Литература наша была плодом сознательной мысли, явилась как нововведение, началась подражательностию. Но она не остановилась на этом, а постоянно стремилась к самобытности, народности, из риторической стремилась сделаться естественною, натуральною. Это стремление, ознаменованное заметными и постоянными успехами, и составляет смысл и душу истории нашей литературы. И мы не обинуясь скажем, что ни в одном русском писателе это стремление не достигло такого успеха, как в Гоголе. Это могло совершиться только через исключительное обращение искусства к действительности, помимо всяких идеалов. Для этого нужно было обратить все внимание на толпу, на массу, изображать людей обыкновенных, а не приятные только исключения из общего правила, которые всегда соблазняют поэтов на идеализирование и носят на себе чужой отпечаток. Это великая заслуга со стороны Гоголя, но это-то люди старого образования и вменяют ему в великое преступление перед законами искусства. Этим он совершенно изменил взгляд на самое искусство. К сочинениям каждого из поэтов русских можно, хотя и с натяжкою, приложить старое и ветхое определение поэзии, как «украшенной природы»; но в отношении к сочинениям Гоголя этого уже невозможно сделать. К ним идет другое определение искусства — как воспроизведение действительности во всей ее истине. Тут все дело в типах, а идеал тут понимается не как украшение (следовательно, ложь), а как отношения, в которые автор становит друг к другу созданные им типы, сообразно с мыслию, которую он хочет развить своим произведением.

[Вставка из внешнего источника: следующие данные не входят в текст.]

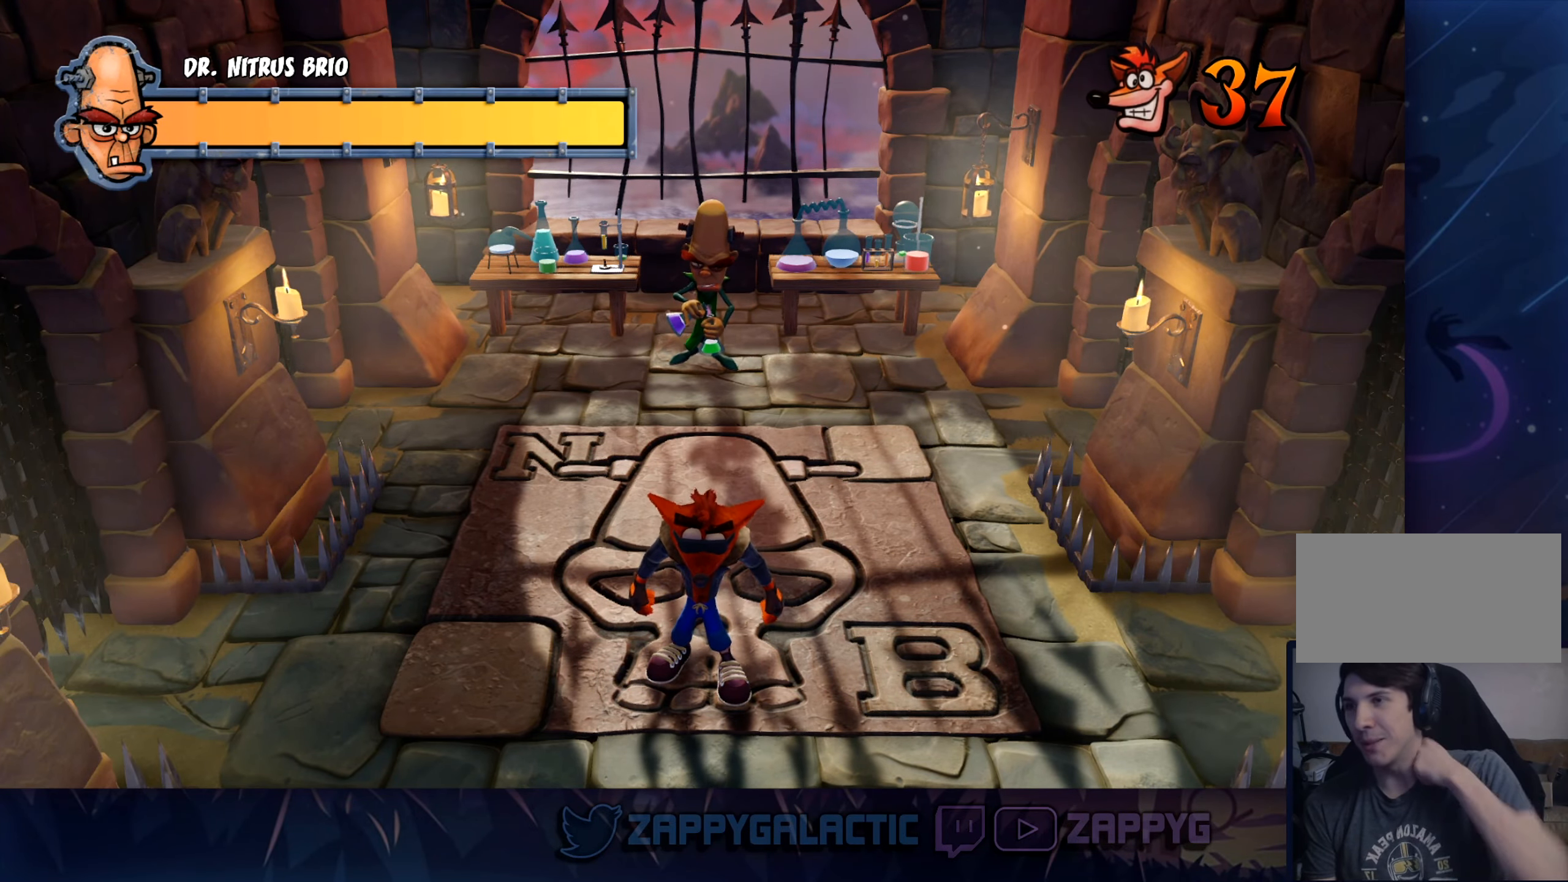
{"buttons": [], "left_stick": "up-left", "right_stick": "center", "events": [[234, "left_stick", "up-left"]]}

Искусство в наше время обогнало теорию. Старые теории потеряли весь свой кредит; даже люди, воспитанные на них, следуют не им, а какой-то странной смеси старых понятий с новыми. Так, например, некоторые из них, отвергая старую французскую теорию во имя романтизма, первые подали соблазнительный пример выводить в романе лица низших сословий, даже негодяев, к которым шли имена Вороватиных и Ножовых; но они же потом оправдывались в этом тем, что вместе с безнравственными лицами выводили и нравственные под именем Правдолюбовых, Благотворовых и т. п.[320] В первом случае видно было влияние новых идей, во втором — старых, потому что по рецепту старой пиитики необходимо было на несколько глупцов отпустить хоть одного умника, а на нескольких негодяев хоть одного добродетельного человека.[321] Но в обоих случаях эти междоумки совершенно упускали из виду главное, то есть искусство, потому что и не догадывались, что их и добродетельные и порочные лица были не люди, не характеры, а риторические олицетворения отвлеченных добродетелей и пороков. Это лучше всего и объясняет, почему для них теория, правило важнее дела, сущности: последнее недоступно их разумению. Впрочем, от влияния теории не всегда избегают и таланты, даже гениальные. Гоголь принадлежит к числу немногих, совершенно избегнувших всякого влияния какой бы то ни было теории. Умея понимать искусство и удивляться ему в произведениях других поэтов, он тем не менее пошел своей дорогою, следуя глубокому и верному художническому инстинкту, каким щедро одарила его природа, и не соблазняясь чужими успехами на подражание. Это, разумеется, не дало ему оригинальности, но дало ему возможность сохранить и выказать вполне ту оригинальность, которая была принадлежностью, свойством его личности и, следовательно, подобно таланту, даром природы. От этого он и показался для многих как бы извне вошедшим в русскую литературу, тогда как на самом деле он был ее необходимым явлением, требовавшимся всем предшествовавшим ее развитием.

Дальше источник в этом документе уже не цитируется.